おれは佐藤ミユキと、ずっと一緒に仕事をしていたのだ。佐藤ミユキはおれの文章を読んでくれていたのだ。
ソーダは笑った。
「さてと。じゃあ僕はもう行こうかな」
「おい、どこへ行くんだ?」
「さあね。とりあえずここを出るよ」
「ここを出るんなら、おれと一緒に来い。雑司が谷に帰るぞ。お前を佐藤ミユキのところに連れて行かなきゃ」
「どうしようかなあ」
ソーダはにやにや笑う。
「おれは、お前を探しに来たんだ」
「そうらしいね」
「お前を佐藤ミユキに返すためにここに来たんだ。
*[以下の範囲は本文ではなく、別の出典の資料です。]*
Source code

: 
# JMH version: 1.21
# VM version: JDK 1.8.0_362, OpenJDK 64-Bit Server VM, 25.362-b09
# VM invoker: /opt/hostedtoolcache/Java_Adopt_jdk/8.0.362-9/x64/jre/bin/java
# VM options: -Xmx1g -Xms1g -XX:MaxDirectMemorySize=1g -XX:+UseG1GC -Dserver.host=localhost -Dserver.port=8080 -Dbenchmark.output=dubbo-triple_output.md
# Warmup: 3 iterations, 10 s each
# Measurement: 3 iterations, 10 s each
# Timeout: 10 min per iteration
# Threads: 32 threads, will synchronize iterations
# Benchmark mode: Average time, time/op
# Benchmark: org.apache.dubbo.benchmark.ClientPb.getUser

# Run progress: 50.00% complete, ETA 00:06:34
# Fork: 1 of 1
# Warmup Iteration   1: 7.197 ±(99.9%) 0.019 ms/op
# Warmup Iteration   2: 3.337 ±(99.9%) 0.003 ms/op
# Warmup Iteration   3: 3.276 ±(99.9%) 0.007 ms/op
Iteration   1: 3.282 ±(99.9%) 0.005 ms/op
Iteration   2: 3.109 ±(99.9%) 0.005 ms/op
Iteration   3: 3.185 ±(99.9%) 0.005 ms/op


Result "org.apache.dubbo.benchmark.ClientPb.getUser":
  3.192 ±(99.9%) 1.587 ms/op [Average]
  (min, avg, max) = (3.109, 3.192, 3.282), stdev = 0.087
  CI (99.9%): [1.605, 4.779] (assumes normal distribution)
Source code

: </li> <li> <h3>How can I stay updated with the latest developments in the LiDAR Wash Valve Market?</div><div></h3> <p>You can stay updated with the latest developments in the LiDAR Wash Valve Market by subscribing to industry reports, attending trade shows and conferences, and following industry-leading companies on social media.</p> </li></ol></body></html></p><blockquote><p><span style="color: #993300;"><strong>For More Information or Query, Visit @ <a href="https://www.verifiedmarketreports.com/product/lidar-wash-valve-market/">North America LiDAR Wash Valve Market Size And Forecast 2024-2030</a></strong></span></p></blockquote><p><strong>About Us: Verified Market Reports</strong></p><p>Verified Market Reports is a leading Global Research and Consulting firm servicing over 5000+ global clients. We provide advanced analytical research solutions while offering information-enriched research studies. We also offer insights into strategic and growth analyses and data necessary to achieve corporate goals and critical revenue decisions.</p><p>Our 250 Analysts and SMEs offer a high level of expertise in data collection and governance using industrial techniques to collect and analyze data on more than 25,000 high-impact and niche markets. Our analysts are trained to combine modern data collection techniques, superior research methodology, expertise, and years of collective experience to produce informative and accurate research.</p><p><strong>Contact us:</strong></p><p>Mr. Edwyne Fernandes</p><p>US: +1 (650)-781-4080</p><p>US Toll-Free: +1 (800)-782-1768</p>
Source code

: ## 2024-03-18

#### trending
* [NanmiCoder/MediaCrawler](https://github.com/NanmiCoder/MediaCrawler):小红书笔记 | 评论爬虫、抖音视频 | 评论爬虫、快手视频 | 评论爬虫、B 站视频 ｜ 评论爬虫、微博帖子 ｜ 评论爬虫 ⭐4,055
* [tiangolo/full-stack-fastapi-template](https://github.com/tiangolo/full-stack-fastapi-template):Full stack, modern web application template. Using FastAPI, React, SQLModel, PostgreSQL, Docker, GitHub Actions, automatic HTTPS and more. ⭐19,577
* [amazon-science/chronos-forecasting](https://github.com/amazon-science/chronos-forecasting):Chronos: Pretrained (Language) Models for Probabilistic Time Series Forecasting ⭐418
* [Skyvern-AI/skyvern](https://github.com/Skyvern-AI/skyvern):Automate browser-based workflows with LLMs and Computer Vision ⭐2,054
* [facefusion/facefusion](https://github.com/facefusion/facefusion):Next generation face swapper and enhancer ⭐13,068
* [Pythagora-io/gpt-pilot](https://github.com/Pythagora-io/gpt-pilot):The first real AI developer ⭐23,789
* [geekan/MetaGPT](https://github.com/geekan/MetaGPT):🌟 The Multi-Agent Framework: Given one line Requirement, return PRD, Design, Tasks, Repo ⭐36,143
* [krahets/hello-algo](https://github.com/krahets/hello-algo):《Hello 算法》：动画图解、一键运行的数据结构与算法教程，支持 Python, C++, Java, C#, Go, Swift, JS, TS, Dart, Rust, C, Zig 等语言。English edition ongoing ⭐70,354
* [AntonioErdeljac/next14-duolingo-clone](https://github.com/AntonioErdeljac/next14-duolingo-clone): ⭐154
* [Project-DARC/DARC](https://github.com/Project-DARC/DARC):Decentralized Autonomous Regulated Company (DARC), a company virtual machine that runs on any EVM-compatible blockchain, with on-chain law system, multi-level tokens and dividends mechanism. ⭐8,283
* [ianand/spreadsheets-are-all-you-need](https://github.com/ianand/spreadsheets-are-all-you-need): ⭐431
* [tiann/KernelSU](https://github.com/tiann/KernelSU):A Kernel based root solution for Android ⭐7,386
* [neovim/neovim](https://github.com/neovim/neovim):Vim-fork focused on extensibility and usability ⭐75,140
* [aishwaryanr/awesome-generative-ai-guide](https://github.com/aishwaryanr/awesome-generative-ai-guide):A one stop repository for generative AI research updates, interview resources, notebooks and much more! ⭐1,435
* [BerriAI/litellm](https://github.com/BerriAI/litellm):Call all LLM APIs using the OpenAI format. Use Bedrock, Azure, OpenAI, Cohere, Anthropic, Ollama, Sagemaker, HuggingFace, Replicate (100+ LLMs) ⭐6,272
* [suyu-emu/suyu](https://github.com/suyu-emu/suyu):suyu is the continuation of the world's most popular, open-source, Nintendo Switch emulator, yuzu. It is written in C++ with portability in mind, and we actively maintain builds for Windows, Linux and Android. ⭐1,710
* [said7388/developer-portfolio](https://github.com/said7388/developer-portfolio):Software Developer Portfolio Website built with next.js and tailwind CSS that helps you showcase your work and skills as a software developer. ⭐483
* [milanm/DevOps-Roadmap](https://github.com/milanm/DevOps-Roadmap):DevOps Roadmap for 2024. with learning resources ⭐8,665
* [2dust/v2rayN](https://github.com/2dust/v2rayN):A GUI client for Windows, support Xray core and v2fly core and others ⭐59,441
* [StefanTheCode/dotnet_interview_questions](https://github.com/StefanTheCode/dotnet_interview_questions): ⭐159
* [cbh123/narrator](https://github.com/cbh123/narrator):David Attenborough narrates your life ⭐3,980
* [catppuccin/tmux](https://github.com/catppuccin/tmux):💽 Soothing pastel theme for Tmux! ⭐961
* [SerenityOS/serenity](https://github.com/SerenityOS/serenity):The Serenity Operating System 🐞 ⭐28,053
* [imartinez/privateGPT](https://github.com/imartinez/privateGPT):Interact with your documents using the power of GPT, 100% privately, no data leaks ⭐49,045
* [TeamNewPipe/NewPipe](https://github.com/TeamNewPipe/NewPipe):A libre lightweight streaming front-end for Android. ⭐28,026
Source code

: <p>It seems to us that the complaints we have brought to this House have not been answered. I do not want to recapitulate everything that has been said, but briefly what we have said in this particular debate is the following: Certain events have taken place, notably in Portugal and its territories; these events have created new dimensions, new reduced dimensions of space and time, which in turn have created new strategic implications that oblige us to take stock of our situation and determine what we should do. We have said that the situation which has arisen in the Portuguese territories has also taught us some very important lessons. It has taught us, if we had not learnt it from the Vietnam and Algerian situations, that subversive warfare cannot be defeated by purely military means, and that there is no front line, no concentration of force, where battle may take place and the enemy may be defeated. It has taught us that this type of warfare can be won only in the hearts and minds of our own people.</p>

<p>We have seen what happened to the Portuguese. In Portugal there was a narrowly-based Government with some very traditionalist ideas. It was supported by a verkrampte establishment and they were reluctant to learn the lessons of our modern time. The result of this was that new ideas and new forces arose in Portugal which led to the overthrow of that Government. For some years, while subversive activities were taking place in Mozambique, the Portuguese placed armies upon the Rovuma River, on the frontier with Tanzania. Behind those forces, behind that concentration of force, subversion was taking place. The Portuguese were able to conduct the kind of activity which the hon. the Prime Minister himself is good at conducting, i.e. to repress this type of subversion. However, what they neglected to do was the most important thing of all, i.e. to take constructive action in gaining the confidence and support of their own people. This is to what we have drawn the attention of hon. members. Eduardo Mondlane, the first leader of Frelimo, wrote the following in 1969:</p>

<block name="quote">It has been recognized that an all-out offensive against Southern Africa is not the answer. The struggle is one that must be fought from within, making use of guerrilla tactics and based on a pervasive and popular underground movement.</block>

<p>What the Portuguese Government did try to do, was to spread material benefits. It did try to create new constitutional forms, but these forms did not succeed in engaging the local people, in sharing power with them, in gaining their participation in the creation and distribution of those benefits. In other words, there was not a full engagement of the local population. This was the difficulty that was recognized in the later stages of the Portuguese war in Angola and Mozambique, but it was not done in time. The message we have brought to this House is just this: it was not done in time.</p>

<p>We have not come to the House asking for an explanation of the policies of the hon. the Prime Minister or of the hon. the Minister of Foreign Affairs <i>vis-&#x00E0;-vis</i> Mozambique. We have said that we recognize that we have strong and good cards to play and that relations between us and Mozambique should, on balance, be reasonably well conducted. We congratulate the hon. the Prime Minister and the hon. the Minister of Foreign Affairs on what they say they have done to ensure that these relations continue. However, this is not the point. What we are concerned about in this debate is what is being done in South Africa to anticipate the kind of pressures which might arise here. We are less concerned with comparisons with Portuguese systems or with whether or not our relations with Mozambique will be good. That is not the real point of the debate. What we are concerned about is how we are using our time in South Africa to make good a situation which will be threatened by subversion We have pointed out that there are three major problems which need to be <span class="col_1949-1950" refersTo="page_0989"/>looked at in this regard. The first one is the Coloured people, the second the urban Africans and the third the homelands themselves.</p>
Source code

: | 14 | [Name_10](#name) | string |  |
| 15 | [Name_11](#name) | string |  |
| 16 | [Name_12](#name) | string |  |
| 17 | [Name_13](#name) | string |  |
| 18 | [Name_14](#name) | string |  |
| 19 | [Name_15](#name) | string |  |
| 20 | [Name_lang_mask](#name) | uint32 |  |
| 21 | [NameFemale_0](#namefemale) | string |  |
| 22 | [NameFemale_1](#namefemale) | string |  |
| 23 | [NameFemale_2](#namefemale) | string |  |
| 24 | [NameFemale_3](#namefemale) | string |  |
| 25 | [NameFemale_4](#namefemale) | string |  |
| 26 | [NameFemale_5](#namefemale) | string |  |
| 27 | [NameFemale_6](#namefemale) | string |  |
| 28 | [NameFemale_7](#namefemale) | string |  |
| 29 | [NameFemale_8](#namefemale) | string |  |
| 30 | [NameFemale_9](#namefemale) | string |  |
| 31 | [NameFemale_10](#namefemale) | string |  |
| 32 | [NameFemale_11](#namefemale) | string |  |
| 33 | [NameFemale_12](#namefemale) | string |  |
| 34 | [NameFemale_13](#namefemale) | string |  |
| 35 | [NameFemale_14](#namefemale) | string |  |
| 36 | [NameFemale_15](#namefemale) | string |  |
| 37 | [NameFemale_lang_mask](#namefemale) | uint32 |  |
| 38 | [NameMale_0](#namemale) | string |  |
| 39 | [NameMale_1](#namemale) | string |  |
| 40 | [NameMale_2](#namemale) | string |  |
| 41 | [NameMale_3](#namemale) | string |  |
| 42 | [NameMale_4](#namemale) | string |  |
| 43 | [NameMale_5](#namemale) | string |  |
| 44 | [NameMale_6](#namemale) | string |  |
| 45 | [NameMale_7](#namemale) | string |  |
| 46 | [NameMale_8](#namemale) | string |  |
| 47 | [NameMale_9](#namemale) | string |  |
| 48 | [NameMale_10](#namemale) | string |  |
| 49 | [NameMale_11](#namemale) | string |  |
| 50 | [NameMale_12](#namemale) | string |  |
おれはお前を連れて佐藤ミユキのところへ行く。……それで、」
「それで?」
「……」
言葉を継げずにいると、ソーダは肩をすくめた。
「まあいいや。僕はこの壁を抜けて、外へ出る。きみは壁を抜けられないだろうから、まあどうにかしてよ。あはは、これで本当の鬼ごっこだね」
そう言うと、ソーダは壁に手をついた。ずずずっと身体がめりこんでいく。
「おい!」
おれが思わず叫ぶと、ソーダは言った。
「猫には簡単なことなんだ。あちら側からこちら側へ、その逆もね」
「待て! せっかくここまで来たのに!」
「じゃあね」
ソーダは壁の向こうに消えた。おれが壁に触れても、壁はただの泥だった。
猫の奴、不意に現れ、また消えてしまった。
……ともかく引き返すか、と後ろを向くと、おれが歩いてきた通路がなかった。通路は壁になっていた。地下の妙な空間で、おれは猫に取り残されてしまった。閉じ込められてしまったのだ。